Mientras Klima se daba prisa por llegar otra vez al Centro Cultural para ensayar por última vez Saint Louis Blues y The Saints Go Marching in, Ruzena miró detenidamente a su alrededor. Hace un momento, mientras iba en el coche, lo había visto varias veces por el espejo retrovisor, siguiéndolos desde lejos con la moto. Pero ahora no lo veía por ningún lado.
Se sentía como una persona acosada, perseguida por el tiempo. Sabía que de aquí a mañana tenía que saber lo que quería, y no sabía nada. En todo el mundo no había un alma en quien confiar. Su propia familia le era ajena. Frantisek la amaba y precisamente por eso no confiaba en él (como la cierva no confía en el cazador). En Klima no confiaba, como el cazador no confía en la cierva. Con sus compañeras tenía amistad, pero tampoco creía del todo lo que ellas le decían (como el cazador no confía en sus compañeros de caza). Iba por la vida sola, y en los últimos meses con una especie de extraño compañero que se había encontrado en las entrañas, del cual unos decían que era su mayor felicidad y otros precisamente lo contrario, y con el que ella misma no tenía relación alguna.

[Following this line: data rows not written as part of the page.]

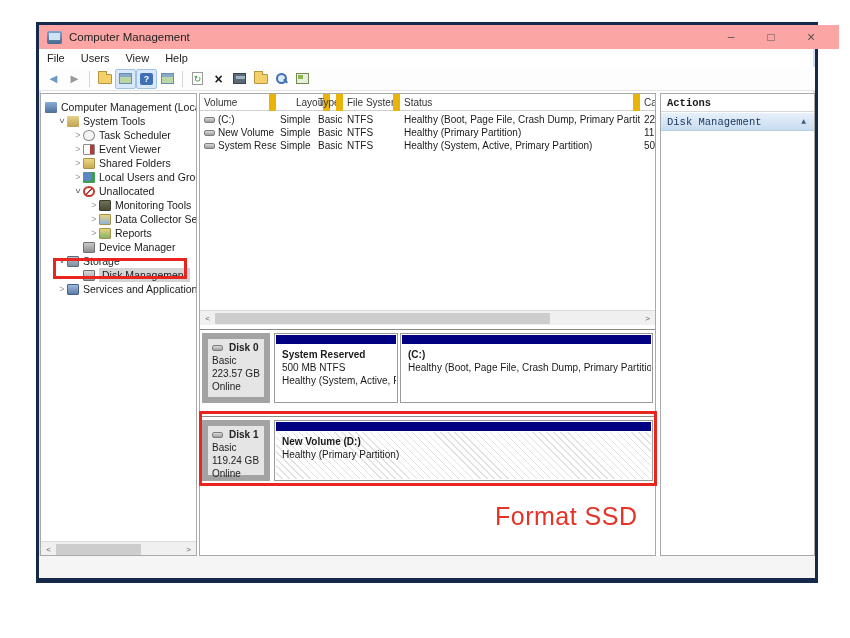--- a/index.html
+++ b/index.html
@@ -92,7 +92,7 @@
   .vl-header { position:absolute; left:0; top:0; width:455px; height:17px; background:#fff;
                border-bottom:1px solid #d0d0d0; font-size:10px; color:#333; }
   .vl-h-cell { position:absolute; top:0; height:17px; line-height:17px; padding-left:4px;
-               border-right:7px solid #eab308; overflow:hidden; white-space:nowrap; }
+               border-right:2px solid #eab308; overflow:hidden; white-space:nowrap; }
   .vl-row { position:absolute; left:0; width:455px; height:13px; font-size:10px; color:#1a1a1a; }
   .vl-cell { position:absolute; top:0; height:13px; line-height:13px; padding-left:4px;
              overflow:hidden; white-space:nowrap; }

No sabía. Estaba hasta la coronilla de no saber. No era más que no saber. No sabía ni adónde iba.
Pasaba junto al restaurante Slavie, el peor establecimiento del balneario, un local sucio al que la gente de allí iba a beber cerveza y a escupir en el suelo. Antaño había sido quizás un buen local y de aquella época habían quedado, en un pequeño jardín delantero, tres mesas de madera con sus sillas, pintadas de rojo (pero ya descascarilladas), recuerdo de la alegría burguesa de las bandas de música en el jardín, de los bailes y las sombrillas de las damas apoyadas en las sillas. Pero ¿qué sabía de aquellos tiempos Ruzena, que iba por la vida únicamente a través del estrecho puentecillo del presente, sin ninguna clase de memoria histórica? No podía ver la sombra de la sombrilla rosada, que se proyecta hasta aquí desde la lejanía del tiempo y sólo veía a tres hombres con vaqueros, una mujer hermosa y una botella de vino en medio de la mesa vacía.
Uno de los hombres la llamó. Se giró y reconoció al cámara del suéter rotoso.
—Venga con nosotros —la llamó.
Obedeció.
—Esta chica encantadora nos ha permitido rodar una pequeña película pornográfica —dijo el cameraman presentándole a Ruzena a una mujer que le dio la mano y pronunció su nombre de una forma ininteligible.
Ruzena se sentó junto al cámara, quien puso una copa delante de ella y le sirvió vino.
Ruzena se sentía agradecida de que por fin pasase algo. De no tener que pensar adónde ir y qué hacer. De no tener que decidir si debía quedarse con el crío o no.